FR petitions filed by four students allegedly coerced to implicate Hejaaz Hizbullah granted leave to proceed

Tuesday, 9 May 2023 01:33 -     - {{hitsCtrl.values.hits}}

The Supreme Court yesterday granted leave to proceed in four fundamental rights petitions filed by four students of a Madrasa school in Puttalam claiming they were coerced by the Criminal Investigations Department (CID) to implicate Attorney-at-Law Hejaaz Hizbullah over terrorism-related charges connected to the Easter Sunday attacks. The petitioners, all under the age of 14 at the time, said they were forcibly taken to the CID without guardians present, threatened and recorded on video and forced to place their signatures on documents they could not read. They have accused the CID of attempting to illegally obtain testimony from them that teachers at their school were preaching violence and extremism and providing weapons training to students. The students have denied these facts in their filings before the Supreme Court.
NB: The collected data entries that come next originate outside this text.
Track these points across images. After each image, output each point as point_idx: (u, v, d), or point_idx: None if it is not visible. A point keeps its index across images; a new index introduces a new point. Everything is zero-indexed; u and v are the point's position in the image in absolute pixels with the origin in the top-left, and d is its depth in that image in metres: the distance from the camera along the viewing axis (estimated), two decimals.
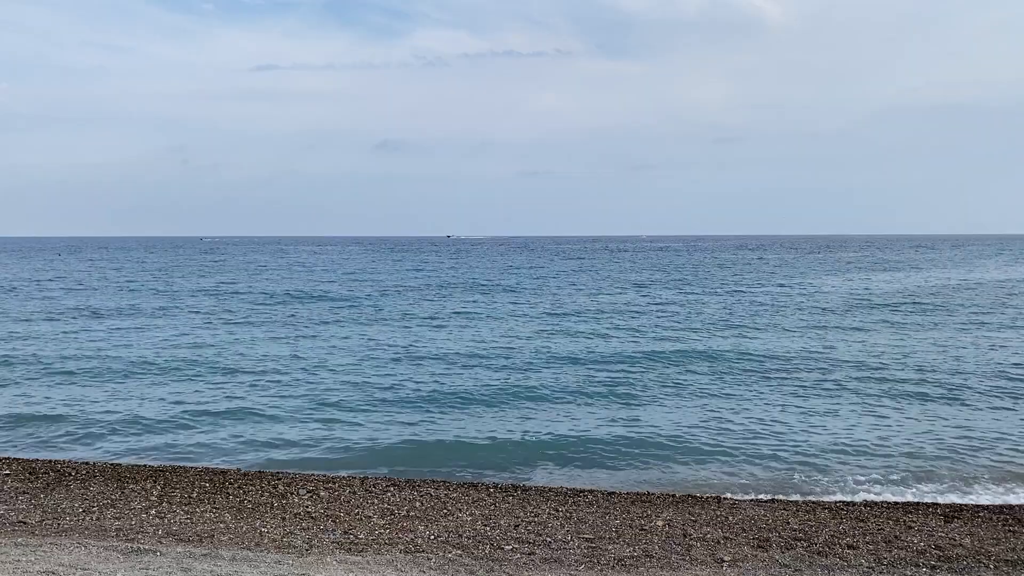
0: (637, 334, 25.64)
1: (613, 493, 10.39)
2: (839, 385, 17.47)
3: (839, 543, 8.06)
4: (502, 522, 8.77)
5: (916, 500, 10.29)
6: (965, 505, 9.94)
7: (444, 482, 10.84)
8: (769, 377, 18.41)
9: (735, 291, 42.79)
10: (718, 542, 8.08)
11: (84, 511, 9.04)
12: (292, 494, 9.91)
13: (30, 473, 10.86)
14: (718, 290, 43.62)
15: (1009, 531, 8.68)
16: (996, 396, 16.38)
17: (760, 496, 10.45)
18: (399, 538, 8.09)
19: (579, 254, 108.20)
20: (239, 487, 10.25)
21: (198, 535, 8.12)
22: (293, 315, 31.74)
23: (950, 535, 8.43)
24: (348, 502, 9.60)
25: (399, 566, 7.03)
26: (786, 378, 18.27)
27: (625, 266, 72.90)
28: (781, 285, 47.00)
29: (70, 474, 10.86)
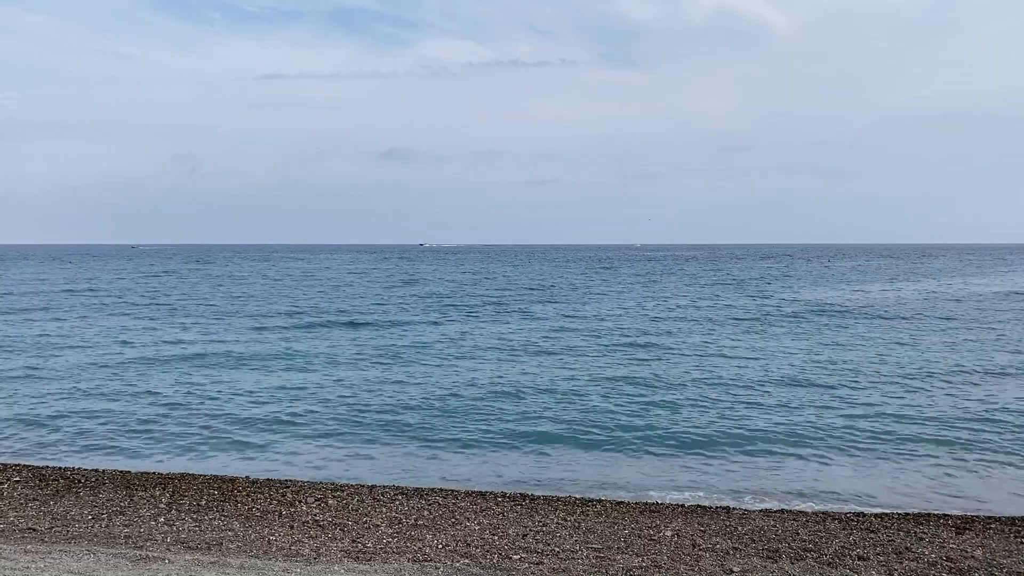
0: (642, 337, 25.63)
1: (621, 503, 10.35)
2: (850, 394, 17.39)
3: (849, 554, 8.01)
4: (510, 531, 8.75)
5: (927, 511, 10.22)
6: (977, 516, 9.85)
7: (452, 491, 10.81)
8: (780, 386, 18.34)
9: (747, 297, 42.71)
10: (727, 553, 8.03)
11: (93, 518, 9.06)
12: (300, 502, 9.92)
13: (40, 480, 10.89)
14: (734, 295, 43.55)
15: (1021, 543, 8.61)
16: (1013, 407, 16.27)
17: (770, 507, 10.39)
18: (407, 547, 8.08)
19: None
20: (247, 495, 10.26)
21: (206, 543, 8.12)
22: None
23: (962, 547, 8.36)
24: (356, 510, 9.59)
25: (407, 575, 7.02)
26: (798, 387, 18.19)
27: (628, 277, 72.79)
28: (796, 291, 46.92)
29: (80, 481, 10.88)
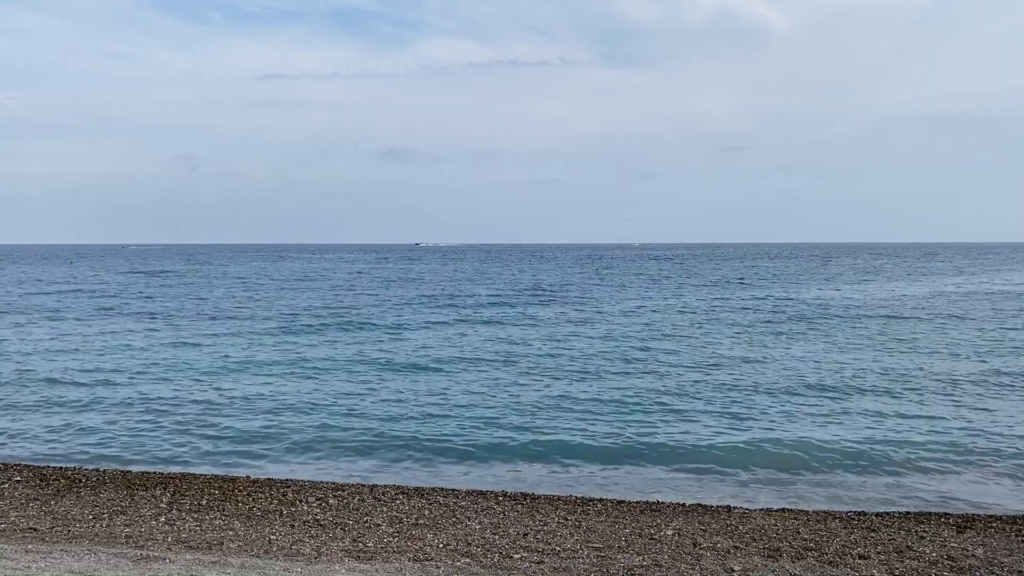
0: (642, 338, 25.62)
1: (622, 502, 10.35)
2: (850, 395, 17.39)
3: (850, 553, 8.01)
4: (511, 530, 8.75)
5: (928, 510, 10.22)
6: (978, 515, 9.85)
7: (453, 490, 10.81)
8: (780, 386, 18.34)
9: (755, 298, 42.69)
10: (728, 552, 8.03)
11: (94, 518, 9.06)
12: (301, 502, 9.92)
13: (41, 479, 10.90)
14: (734, 295, 43.52)
15: (1022, 541, 8.61)
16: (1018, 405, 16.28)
17: (770, 505, 10.39)
18: (408, 546, 8.08)
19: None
20: (248, 494, 10.26)
21: (207, 542, 8.12)
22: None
23: (963, 545, 8.36)
24: (357, 510, 9.59)
25: (408, 574, 7.02)
26: (799, 387, 18.19)
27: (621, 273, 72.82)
28: (792, 292, 46.91)
29: (81, 481, 10.89)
The IGP, the Director of the CID and the Attorney General have been named as respondents of the cases.

The petitioning minors have asked the court to issue interim orders directing the IGP and the CID to immediately produce the arrest notes and other documents related to the detention of the boys to the Supreme Court, produce the video recording of the petitioner for perusal by the court and produce the purported paper on which the boys were forced to place their signatures. They have also requested the court to declare the acts of the respondents have violated their fundamental rights and grant them suitable compensation. The four students from low-income families had been provided scholarships to study at the Al-Zuhriya Arabic College in Karaitivu funded by the Save the Pearls charity, of which Hejaaz Hizbullah was a trustee.

Hejaaz Hizbullah was arrested in April 2020 and accused of being linked to the attacks on churches and hotels that left 279 people dead. After prosecutors failed to provide evidence of his involvement in the attacks, blamed on a local group, he was instead charged with inciting racial hatred under Sri Lanka’s draconian Prevention of Terrorism Act (PTA). On 7 February 2022, Hizbullah was granted bail by the Court of Appeal after almost two years of pre-trial detention.